Feature Articles: Food, Fitness and Holidays
Foods for Father's Day
Melinda Hemmelgarn, M.S., R.D., former Nutritional Sciences Specialist, College of Human Environmental Sciences, University of Missouri
Neckties may be a popular Father's Day gift, but wouldn't it be nice to give Dad the gift of a long, healthy life? In honor of Father’s Day, here are some of the most important foods for protecting men’s health.
- Tomatoes. Tomatoes contain a variety of compounds which
offer protection against prostate cancer — the leading cause of cancer
deaths in men, after lung cancer. The powerful antioxidant, lycopene,
is one compound that has received the most media attention. But researchers
at the University of Illinois say that tomatoes’ health benefits
are the result of more than a single compound — once again proving
that it’s often better to get nutrients as part of a complex mix
in foods, rather than as single, isolated compounds in pill form.

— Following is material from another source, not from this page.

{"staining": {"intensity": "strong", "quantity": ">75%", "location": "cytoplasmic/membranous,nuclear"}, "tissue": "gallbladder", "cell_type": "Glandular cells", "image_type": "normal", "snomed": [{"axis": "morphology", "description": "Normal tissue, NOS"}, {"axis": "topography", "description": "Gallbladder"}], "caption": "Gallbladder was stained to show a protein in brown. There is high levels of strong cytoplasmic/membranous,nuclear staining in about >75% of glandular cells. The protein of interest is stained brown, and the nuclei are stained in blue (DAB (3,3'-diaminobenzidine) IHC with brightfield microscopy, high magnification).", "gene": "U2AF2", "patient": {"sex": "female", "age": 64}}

Researchers at Harvard University found that men who eat at least
10 servings a week of tomato-based foods sharply reduce their risk
of prostate cancer. Lycopene is most easily absorbed from cooked
tomato products, so enjoy ample servings of tomato juice, sauce,
ketchup and salsa.
- Soy. Most meat-and-potato-eating men turn their noses
up at tofu. However, adding a little soy to Dad’s diet might be worthwhile
because of it’s heart- and prostate-protecting effects. About 25
grams of soy protein a day can lower cholesterol levels by 5 to 6
percent. Soy may also help keep blood vessels more flexible. Mark
Messina, a soy expert at Loma Linda University in California, believes
in soy's ability to help in the fight against prostate cancer. Messina
explains that in Asian countries men traditionally eat a diet rich
in soy and their incidence of prostate cancer is significantly less
than American men. Tofu isn't the only source of soy. In fact, soy
nuts are one of the tastiest and easiest way to get beneficial soy
compounds into your diet. Soy nuts are available in most grocery
stores and you can buy them roasted, salted and flavored. Just one-fourth
of a cup delivers 12 grams of heart-protecting soy protein as well
as a variety of compounds called “isoflavones” which appear to deliver
prostate protection. Your best bet is to eat soy foods (in
moderation), rather than
take concentrated supplements.
- Nuts. Nuts are high in fat and calories, but they also
deliver a powerful dose of prevention against heart disease — the
number one killer of American men. The naturally occurring fat in
nuts is mostly unsaturated. Plus, nuts are rich in fiber, protein,
vitamin E and an assortment of trace minerals such as copper, zinc,
magnesium and selenium.
- Orange juice. Orange juice is our number one source of
folate, one of the B vitamins that appears to offer a wide range
of protection against heart disease and colon cancer. Reach for a
glass of 100% juice instead of a soft drink.
- Dairy. Men with high blood pressure are at greater risk
for stroke and heart disease. Weight loss, physical activity and
a low-sodium or salt-restricted diet is most commonly prescribed.
However, research shows that diets rich in fruits, vegetables
and low-fat dairy products give additional benefit. Low-fat milk
products that are fortified with vitamin D are best because vitamin
D may also help protect against prostate cancer. Our best sources
of vitamin D are sunlight, fatty fish and fortified milk. On the
other hand, questions have been raised about dairy products
and risk for prostate cancer. The American Institute for Cancer Research
believes that at this point in time, “we can neither prove nor dismiss
the possible link between milk and prostate cancer. More research
needs to be done before any changes are made to dietary recommendations
for dairy products.” Fat and total calorie intake also affect prostate
cancer risk. Because of milk’s excellent nutrient content and known
health benefits, AICR advises men to include dairy
foods in the diet, but not excessively. Adult males up to age 50
need 1,000 milligrams of calcium every day. Men over the age of
70 need 1,200 milligrams.
- Fish. Certain varieties of fish, including salmon, tuna,
mackerel and sardines are rich in omega-3 fatty acids. This particular
kind of fat offers protection against death from heart attack. There
is also evidence that these fatty acids may help reduce risk of prostate
cancer. Try to eat two fish meals per week.
- Vegetables. Men who eat lots of vegetables, especially those in the cruciferous family (broccoli, cauliflower, cabbage and kale) have significantly lower rates of prostate cancer. Vegetables and other plant-based foods, including whole grains and beans or legumes, also offer protection against heart disease and colon cancer. Eat a variety of vegetables to ensure the best range of protective components, including powerful antioxidants, vitamins, minerals and fiber.
Remember, Dads, food is just one component of a healthy lifestyle. Physical activity is also key in preventing a wide range of illnesses. Be aware of your family's history of specific diseases and schedule regular check-ups and health screenings accordingly. Children need their fathers, so celebrate your health and take care of yourself and you'll set a good example for your children in the process.